If you are not familiar with letsencrypt.org, please check out the site for more information. You can look them up here.
The quick answer is that they issue SSL certificates for free.
We are not going to cover the installation of VirtualBox or Ubuntu Linux Server other than to say it will be easier to use PuTTY if you enable SSH on your Ubuntu server by default.
- You will need to login to your Ubuntu server and verify the version (see image below). You will use the command: lsb_release -a
- We will want to make sure that the system is update, as well. You will use the command: sudo apt-get update and sudo apt-get upgrade
- You will need to say YES or type Y if asked if it is okay to download (see image below).
Once the installation of any/all updates has completed, reboot your system. Use the command: sudo reboot
After the reboot, we will need to install the certbot client. To do this, we use the command: sudo apt-get install letsencrypt
You will need to say YES or type Y if asked if it is okay to download
Make a directory in your home directory called webroot to all information in. This is an optional step, but done to collect any files or logs.
Once the letsencrypt.org client, certbot, is installed, we can start to get our certificates generated and downloaded.
For this example, we will use the server name le.the-internet-guy.com. We will generate and download certificates for that domain.
Use the command: sudo letsencrypt certonly -w /home/sysadmin/webroot -d le.the-internet-guy.com --manual
- You will prompted for an email address to link the certificate to (see image below). Enter your email address and hit enter.
You will need to accept the terms and conditions assocated with using the letsencrypt.org service (see image below). Tab to Agree and hit enter.
- You will be asked if it is okay to have your IP address logged (see image below). I've always clicked YES, but click NO if you like (I'm not sure what will happen).
- You will then be brought to a page with a large amount of text on it. We are looking for a few key things... the file name and the file contents we need to respond to the challenge (see image below). In our case, we need to make a file called "MUn9u7p8OUxNPwBWXq6HFE1VKxXIULbLzFtGoKQY-1w" with the contents "MUn9u7p8OUxNPwBWXq6HFE1VKxXIULbLzFtGoKQY-1w.Qes-_dxYv3xLpPUGZ-15BoGXNUVu5LzlVk22-KUuuh0".
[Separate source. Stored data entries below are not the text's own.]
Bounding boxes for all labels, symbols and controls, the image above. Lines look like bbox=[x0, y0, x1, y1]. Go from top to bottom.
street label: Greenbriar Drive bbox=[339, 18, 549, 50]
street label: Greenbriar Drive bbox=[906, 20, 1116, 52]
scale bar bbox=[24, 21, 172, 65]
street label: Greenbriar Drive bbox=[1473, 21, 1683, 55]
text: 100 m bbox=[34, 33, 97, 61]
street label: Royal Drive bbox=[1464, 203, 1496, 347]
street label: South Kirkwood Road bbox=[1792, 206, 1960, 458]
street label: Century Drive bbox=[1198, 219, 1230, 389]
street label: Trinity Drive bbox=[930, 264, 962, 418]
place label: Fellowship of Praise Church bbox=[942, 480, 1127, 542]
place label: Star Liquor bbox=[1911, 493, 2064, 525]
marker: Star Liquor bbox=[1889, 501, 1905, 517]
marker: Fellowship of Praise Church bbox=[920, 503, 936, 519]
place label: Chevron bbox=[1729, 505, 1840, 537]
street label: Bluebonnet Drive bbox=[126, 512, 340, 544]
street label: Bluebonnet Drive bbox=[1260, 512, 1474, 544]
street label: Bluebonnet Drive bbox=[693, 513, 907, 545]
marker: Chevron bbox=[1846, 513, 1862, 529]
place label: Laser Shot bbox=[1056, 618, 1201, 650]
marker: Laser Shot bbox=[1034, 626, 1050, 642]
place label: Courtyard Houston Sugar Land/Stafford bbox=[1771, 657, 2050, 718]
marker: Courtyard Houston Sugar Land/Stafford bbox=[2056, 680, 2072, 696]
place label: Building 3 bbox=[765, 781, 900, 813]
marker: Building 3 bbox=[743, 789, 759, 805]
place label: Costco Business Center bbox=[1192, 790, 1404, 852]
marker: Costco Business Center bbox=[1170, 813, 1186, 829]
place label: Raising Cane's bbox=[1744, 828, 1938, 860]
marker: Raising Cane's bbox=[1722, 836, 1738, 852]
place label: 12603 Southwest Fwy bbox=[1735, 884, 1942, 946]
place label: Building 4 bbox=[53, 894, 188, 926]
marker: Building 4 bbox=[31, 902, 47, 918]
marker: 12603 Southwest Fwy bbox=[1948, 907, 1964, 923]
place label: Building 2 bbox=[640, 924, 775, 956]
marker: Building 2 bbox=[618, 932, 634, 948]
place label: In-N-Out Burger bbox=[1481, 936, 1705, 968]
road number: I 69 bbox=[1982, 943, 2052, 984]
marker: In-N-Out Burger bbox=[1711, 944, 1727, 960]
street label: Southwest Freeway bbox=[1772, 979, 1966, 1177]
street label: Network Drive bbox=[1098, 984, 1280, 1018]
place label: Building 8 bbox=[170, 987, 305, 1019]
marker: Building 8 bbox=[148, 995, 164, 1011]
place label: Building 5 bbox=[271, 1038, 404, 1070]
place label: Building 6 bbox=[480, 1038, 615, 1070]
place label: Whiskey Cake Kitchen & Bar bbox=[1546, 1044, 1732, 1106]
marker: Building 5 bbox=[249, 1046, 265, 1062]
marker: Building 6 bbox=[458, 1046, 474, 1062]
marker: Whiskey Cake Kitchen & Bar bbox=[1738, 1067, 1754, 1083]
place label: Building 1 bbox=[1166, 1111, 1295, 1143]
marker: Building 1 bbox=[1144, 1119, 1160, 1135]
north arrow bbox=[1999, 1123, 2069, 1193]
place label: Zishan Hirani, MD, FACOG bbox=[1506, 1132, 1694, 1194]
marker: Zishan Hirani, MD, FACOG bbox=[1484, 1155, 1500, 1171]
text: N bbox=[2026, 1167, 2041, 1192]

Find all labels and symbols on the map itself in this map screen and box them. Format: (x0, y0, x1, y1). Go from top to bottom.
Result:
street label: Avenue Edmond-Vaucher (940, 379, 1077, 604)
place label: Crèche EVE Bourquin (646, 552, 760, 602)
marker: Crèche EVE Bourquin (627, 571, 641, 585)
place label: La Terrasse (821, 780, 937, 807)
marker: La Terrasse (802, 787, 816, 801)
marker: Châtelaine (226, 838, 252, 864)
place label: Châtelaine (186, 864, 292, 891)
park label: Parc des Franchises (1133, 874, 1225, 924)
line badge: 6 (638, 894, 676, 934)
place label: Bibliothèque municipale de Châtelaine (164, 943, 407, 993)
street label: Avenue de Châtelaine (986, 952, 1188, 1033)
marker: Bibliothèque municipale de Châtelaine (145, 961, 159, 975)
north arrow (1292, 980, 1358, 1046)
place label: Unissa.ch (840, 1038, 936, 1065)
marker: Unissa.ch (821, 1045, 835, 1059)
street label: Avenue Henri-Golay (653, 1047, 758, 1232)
On your Windows Server, you will need to run Notepad, Wordpad or Notepad++ and create this file. You will need to save it in the root of your web site under the folder ".well-known/acme-challenge". So, in this example, I need to create the file on my server so that http://le.the-internet-guy.com/.well-known/acme-challenge/MUn9u7p8OUxNPwBWXq6HFE1VKxXIULbLzFtGoKQY-1w will respond with MUn9u7p8OUxNPwBWXq6HFE1VKxXIULbLzFtGoKQY-1w.Qes-_dxYv3xLpPUGZ-15BoGXNUVu5LzlVk22-KUuuh0
Once that file is created and the contents of that file are entered (use copy/paste to save time) you can click ENTER.
If you have entered everything right, you will see a congratulations (see image below).
So, at this point, we have now generated the files cert.pem, chain.pem, fullchain.pem and privkey.pem and they are stored in the folder /etc/letsencrypt/live/le.the-internet-guy.com (your domain name will be reflected here, not mine; see image below).
*** NOTE: I needed to use the command sudo su to gain access to the folder
- Although we have our certificates in PEM format, Microsoft Windows only likes (for the most part) PFX certificates. So, we need to convert our PEM to a PFX. Run the comand: openssl pkcs12 -export -out cert.pfx -inkey privkey.pem -in cert.pem (see image below).
*** NOTE: You will notice that we were asked to supply a password. This is required for your PFX to be generated.
- We now have a certificate that we can import into IIS on Microsoft Windows. How you get the certificate to your server I will leave up to you. However, I will say that I use WinSCP to copy the certificates to my server.
*** NOTE: You will not have access to the /etc/letsencrypt/live/ directory, so copy your certificates to your home directory.
- On your Windows Server, open IIS Manager and click on your server. You are looking for your Server Certificates item. Double click on the Server Certificates item (see image below).
- Locate and click on the Import action within IIS Manager (see image below).
- Locate and import your certificate (see image below). You will be prompted for the password you assigned to the certificate a few steps above. Enter it and click OK.
- You will then see that your certificate is imported and ready to be used (see image below).
- Once installed, we go back to our website we want to protect. We will click on the Binding action (see image below).
- While in the Site Bindings window, click on "Add" and pick HTTPS and your new certificate (see image below). Click OK when done.
- Now we have a certificate bound to our website. So let's test it (see image below).